● Action item
Reproduce, character for character, the lines of the material starting at the line containing "this item, a" and ending at the line containing "new employee; and", both included.

(Stored data entries)
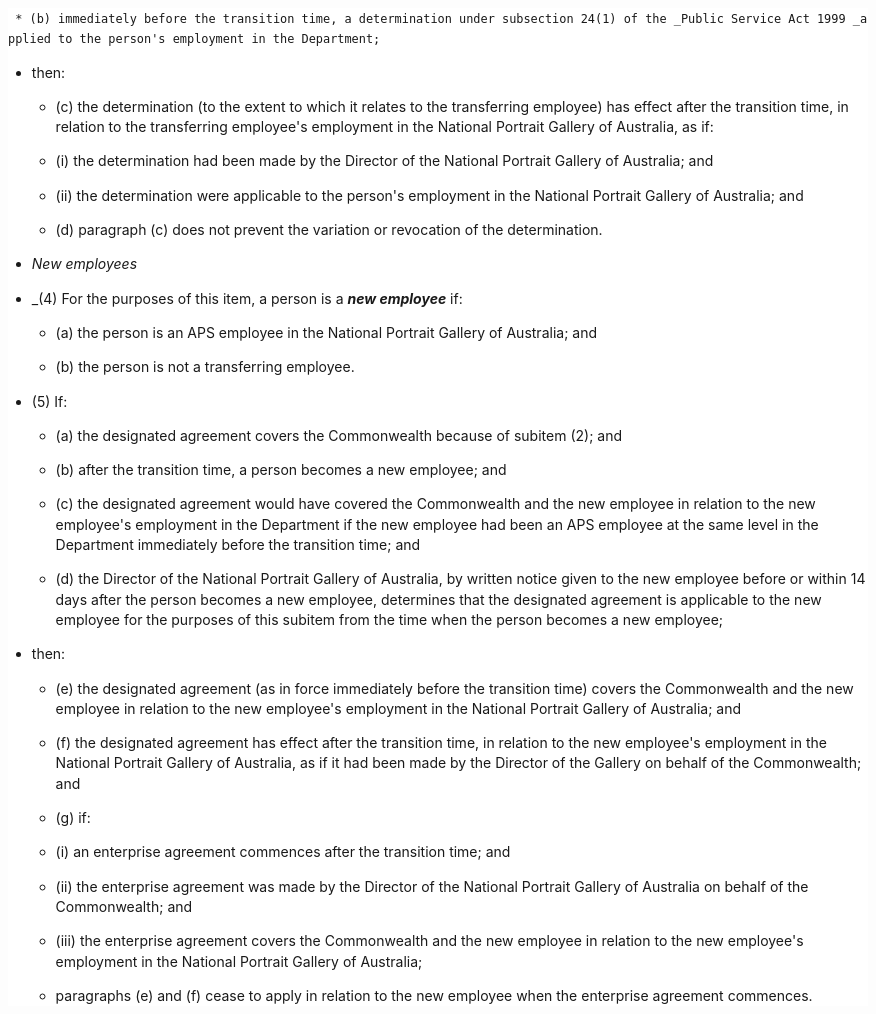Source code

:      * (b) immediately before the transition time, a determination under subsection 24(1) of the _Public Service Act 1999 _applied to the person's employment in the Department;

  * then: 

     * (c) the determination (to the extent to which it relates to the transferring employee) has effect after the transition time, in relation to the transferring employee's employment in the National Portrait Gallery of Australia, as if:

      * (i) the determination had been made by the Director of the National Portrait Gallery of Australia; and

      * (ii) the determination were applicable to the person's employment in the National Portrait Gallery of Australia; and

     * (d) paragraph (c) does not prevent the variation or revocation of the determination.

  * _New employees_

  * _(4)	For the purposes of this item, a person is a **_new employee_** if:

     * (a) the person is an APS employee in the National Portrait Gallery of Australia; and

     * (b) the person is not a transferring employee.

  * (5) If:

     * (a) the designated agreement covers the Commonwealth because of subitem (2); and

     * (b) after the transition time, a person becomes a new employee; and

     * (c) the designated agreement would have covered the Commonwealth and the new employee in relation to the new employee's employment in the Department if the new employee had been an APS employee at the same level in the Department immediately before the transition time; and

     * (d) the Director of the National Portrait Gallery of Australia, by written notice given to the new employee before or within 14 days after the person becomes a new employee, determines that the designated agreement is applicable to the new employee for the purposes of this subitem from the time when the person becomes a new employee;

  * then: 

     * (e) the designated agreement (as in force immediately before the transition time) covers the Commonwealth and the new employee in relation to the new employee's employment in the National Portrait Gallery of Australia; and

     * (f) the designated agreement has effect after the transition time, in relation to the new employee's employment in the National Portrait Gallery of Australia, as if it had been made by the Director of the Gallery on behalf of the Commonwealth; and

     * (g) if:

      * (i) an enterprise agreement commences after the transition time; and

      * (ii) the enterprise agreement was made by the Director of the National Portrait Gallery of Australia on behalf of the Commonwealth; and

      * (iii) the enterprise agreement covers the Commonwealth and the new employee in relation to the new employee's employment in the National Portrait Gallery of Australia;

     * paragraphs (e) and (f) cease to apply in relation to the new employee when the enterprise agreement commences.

● Response
  * _(4)	For the purposes of this item, a person is a **_new employee_** if:

     * (a) the person is an APS employee in the National Portrait Gallery of Australia; and

     * (b) the person is not a transferring employee.

  * (5) If:

     * (a) the designated agreement covers the Commonwealth because of subitem (2); and

     * (b) after the transition time, a person becomes a new employee; and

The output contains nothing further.